Stray cats have their own social networks, an animal society parallel to the human one in whose edifices they live. It’s easy to forget this in American cities, where stray animals of any kind are less visible, relegated to alleys and the dark corners of public parks. But in Morocco, human and animal brush up against each other constantly, in tentative, brief encounters. Sometimes I wonder if we’re as inscrutable to the cats as they are to us; if the group of cats near our hostel looks at us, going by in a group of our own, and wonders about our language; the signs, gestures, cues by which we interact; our norms and codes.

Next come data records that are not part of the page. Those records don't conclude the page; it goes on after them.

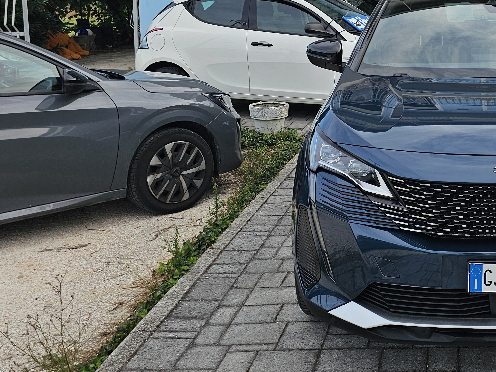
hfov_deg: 35.4
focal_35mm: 49
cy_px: 87
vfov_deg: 29.2
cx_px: 490
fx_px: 702
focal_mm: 6.3
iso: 16
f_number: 1.7
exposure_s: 1/470
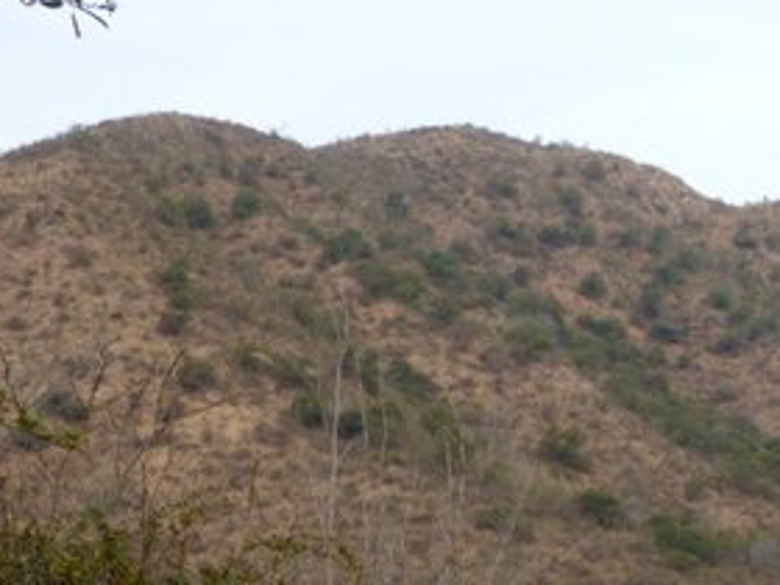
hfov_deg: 14.1
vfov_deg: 10.8
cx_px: 808
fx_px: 3087
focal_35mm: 137
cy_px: 485
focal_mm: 8.68
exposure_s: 1/80
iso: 100
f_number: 6.3
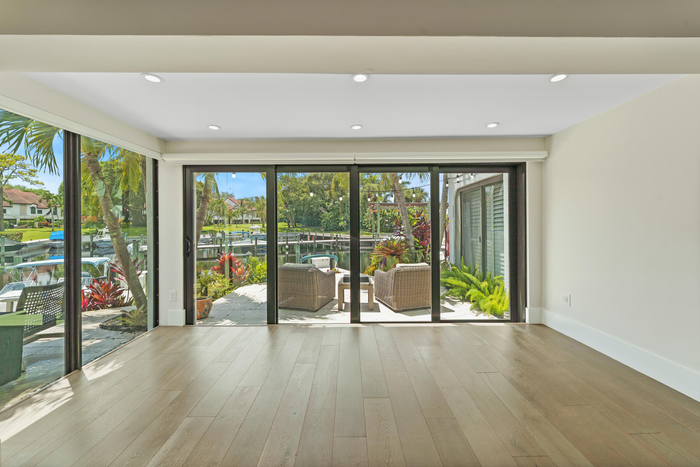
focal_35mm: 14
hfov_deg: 104.3
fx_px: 272
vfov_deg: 81.2
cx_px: 350
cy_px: 234
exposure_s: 1/25
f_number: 9
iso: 250
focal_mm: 14
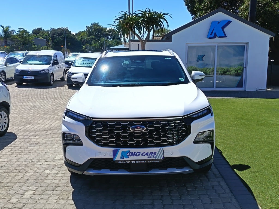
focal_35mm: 36
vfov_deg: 39.7
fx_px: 290
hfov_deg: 51.4
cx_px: 140
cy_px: 104
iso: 100
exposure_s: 1/1085
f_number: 1.75
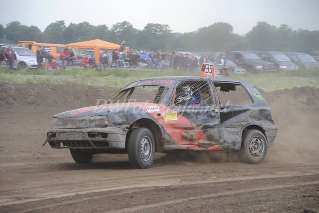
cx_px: 160
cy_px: 106
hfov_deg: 12.4
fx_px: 1463
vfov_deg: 8.3
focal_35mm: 165
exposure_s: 1/500
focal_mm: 110
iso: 560
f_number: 5.3
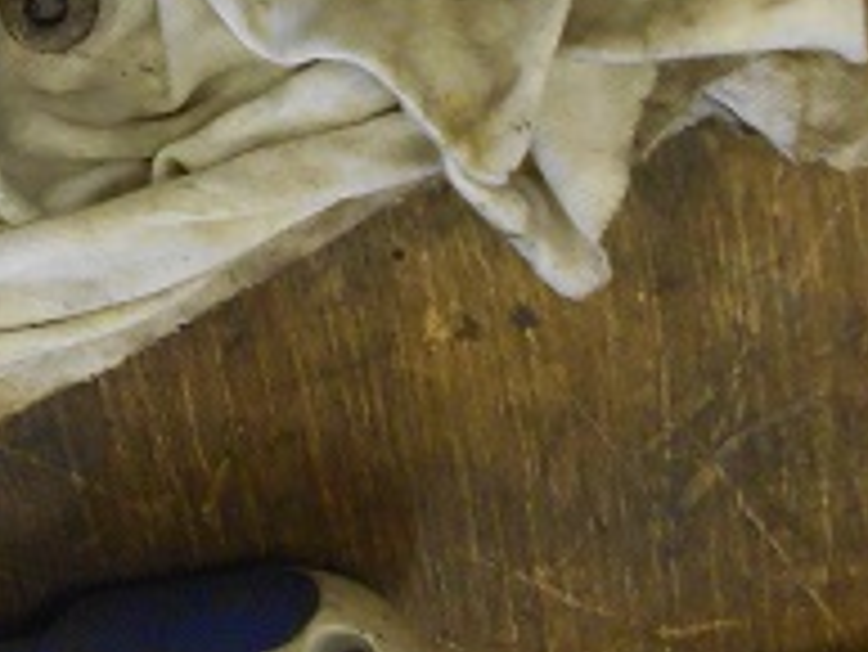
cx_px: -148
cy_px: -283
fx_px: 2409
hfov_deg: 19.4
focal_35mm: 96
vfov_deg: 14.5
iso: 250
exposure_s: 1/30
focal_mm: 5.1
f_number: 3.4
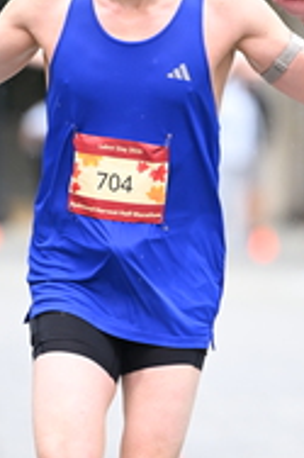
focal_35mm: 586
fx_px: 7436
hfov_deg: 2.3
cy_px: 244
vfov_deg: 3.5
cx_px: 203
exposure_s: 1/1250
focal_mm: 200
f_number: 2.8
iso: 1250
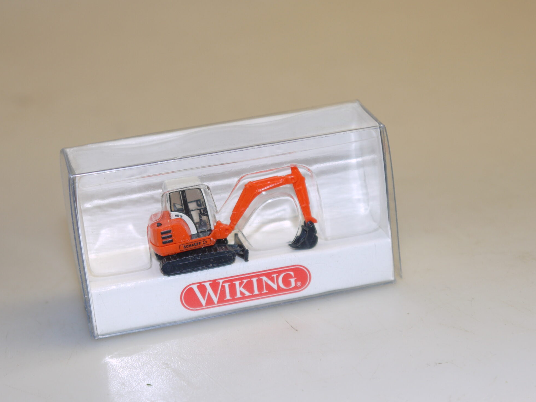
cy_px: 209
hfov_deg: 22.8
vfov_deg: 17.2
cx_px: 258
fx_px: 1332
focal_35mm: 86
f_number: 4.9
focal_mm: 29
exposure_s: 1/40
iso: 100
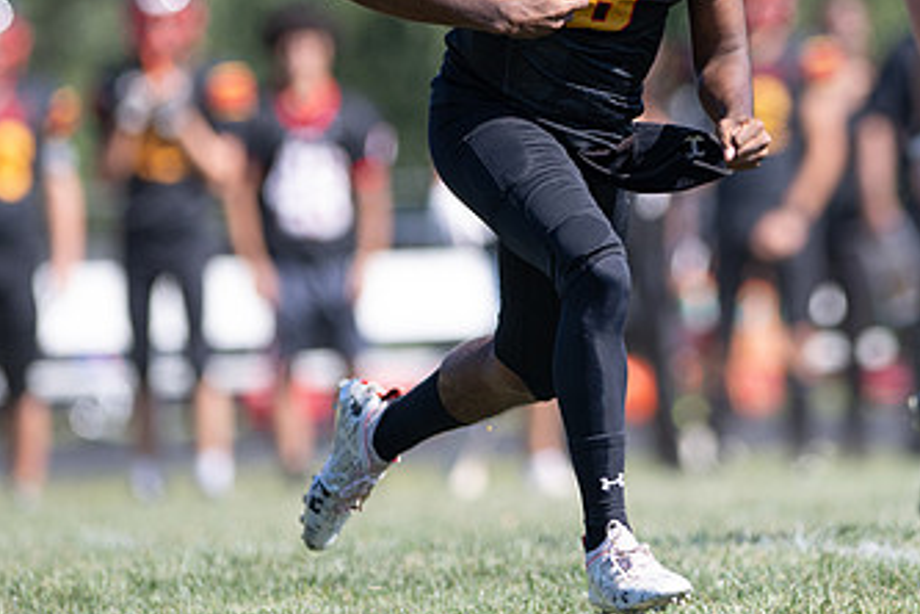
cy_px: 99
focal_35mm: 659
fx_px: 16840
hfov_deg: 3.1
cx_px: 702
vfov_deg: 2.1
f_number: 2.8
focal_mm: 300
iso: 200
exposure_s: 1/1600
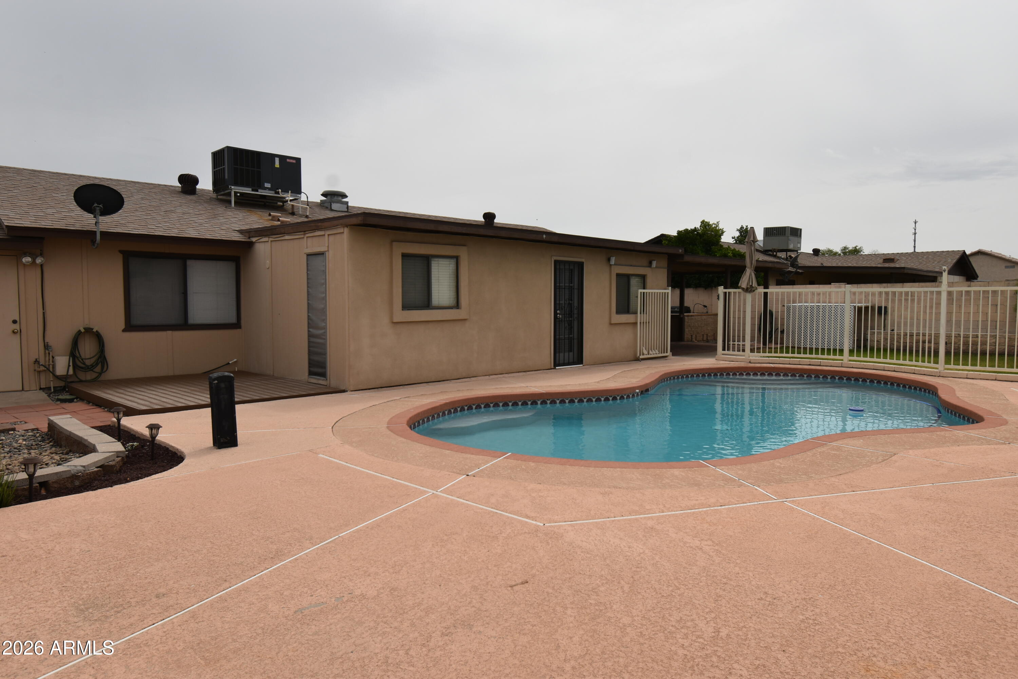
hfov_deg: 77.3
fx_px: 636
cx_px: 509
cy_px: 340
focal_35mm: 22
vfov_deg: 56.2
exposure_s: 1/400
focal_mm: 15
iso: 100
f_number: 10
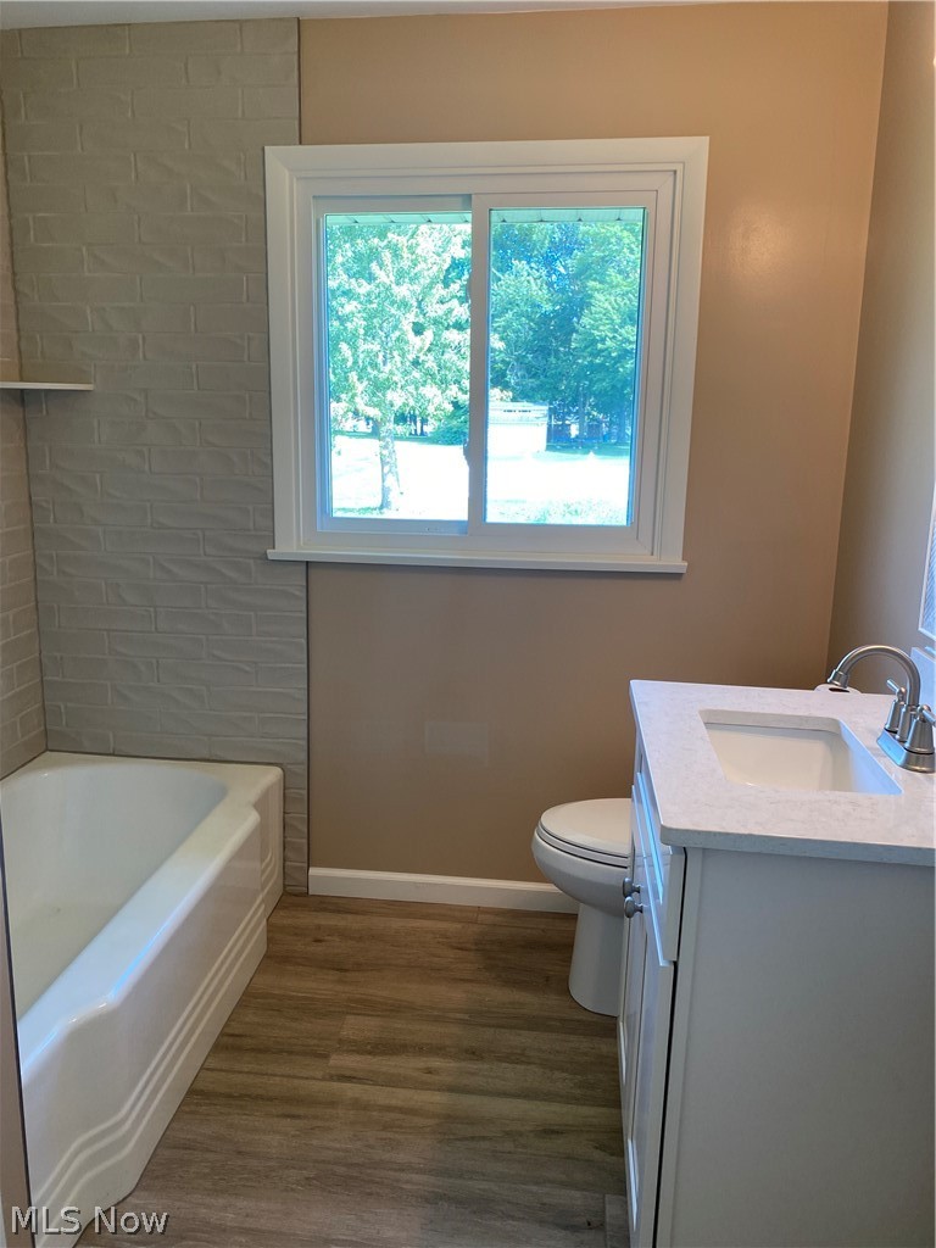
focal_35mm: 26
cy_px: 624
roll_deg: -0.8
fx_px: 937
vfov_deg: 67.3
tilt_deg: -11.5
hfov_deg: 53.1
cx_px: 468
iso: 100
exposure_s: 1/120
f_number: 1.8
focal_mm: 4.25
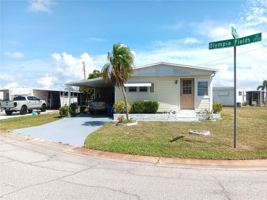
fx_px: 201
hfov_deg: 67.3
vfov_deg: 53.1
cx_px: 134
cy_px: 100
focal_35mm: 26
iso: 20
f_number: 1.8
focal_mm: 3.98
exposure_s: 1/1000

It’s more likely that they don’t care, but it’s nice to imagine that they’re curious – taking mental notes on our habits and trying to understand the bevy of sounds we speak at each other.

It’s remarkable how open and peaceful this human/animal coexistence is; although most health advisors will caution against approaching stray animals in foreign countries, many of the locals have no problem touching the cats that wander around their streets. Even though I pet enough cats to make a doctor terrified, they never make me sick; and apart from a few store owners shooing cats away, I see very little human hostility toward the cities’ feline populations. They’ve arrived at a kind of understanding, these parallel societies, even if they don’t understand each other very well.

As I finish writing this, I’m sitting in my living room with my three cats, who socialize with each other in ways I can only grasp through basic ideas – play, confrontation, affection. But if my time in Morocco has taught me anything about animal life, it’s that there’s a lot about it that I can’t fully grasp – that I might only be able, like the group of cats outside our hostel, to sit back and watch and try, feebly, to understand.